Assuming that the distribution and sample sizes of the data across covariates are identical in the SBC and in your real dataset, and assuming this difference in speed is consistent both across repeated runs of the full model and across all of a reasonably large number of SBC runs, this seems likely. The intuition here is that if the wall time is a reliable-ish function of the simulated data, then this is essentially a posterior predictive check. To make it even more like a posterior predictive check, you could draw the parameter values in SBC not from the prior, but rather from the posterior. As with posterior predictive checks, to feel confident of misspecification you would want to see that your wall time is atypical compared to a large majority of the wall-times on the simulated datasets. If it’s slower than 90% but similar to 10%, that wouldn’t be particularly strong evidence for misspecification.

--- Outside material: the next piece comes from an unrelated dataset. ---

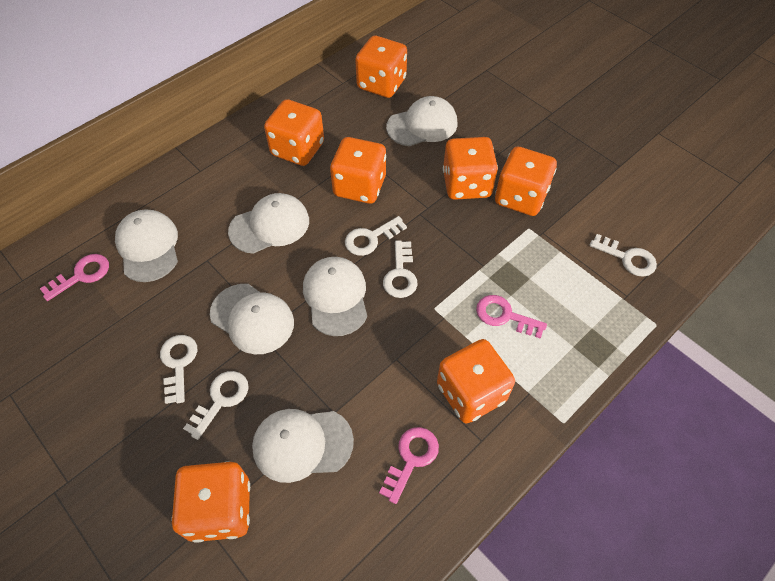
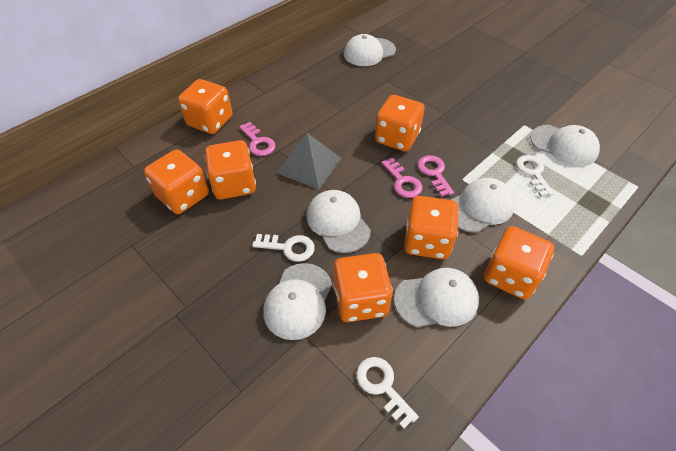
grey pyramid: none = 0 -> [277,133,341,190] = 1
white key: [160,335,197,404] [183,371,249,440] [345,216,407,256] [383,240,417,298] [590,234,657,277] = 5 -> [252,234,315,262] [356,357,419,429] [516,155,554,197] = 3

With all of that said, formal posterior predictive checking with judiciously chosen discrepancy functions will almost surely give you better, deeper, and more precise insight into whether and how your model is misspecified. I wouldn’t rely on wall time from fitting as a particularly reliable or useful discrepancy function, since it’s noisy (it’s a nondeterministic function of yrep) and tells you almost nothing about the nature or manifestation of a problem even if it identifies that a problem exists, not to mention that it’s extremely expensive to compute! A good discrepancy function should suggest a modification to the model to reduce the identified misspecification.

5 Likes

Thank you Jacob!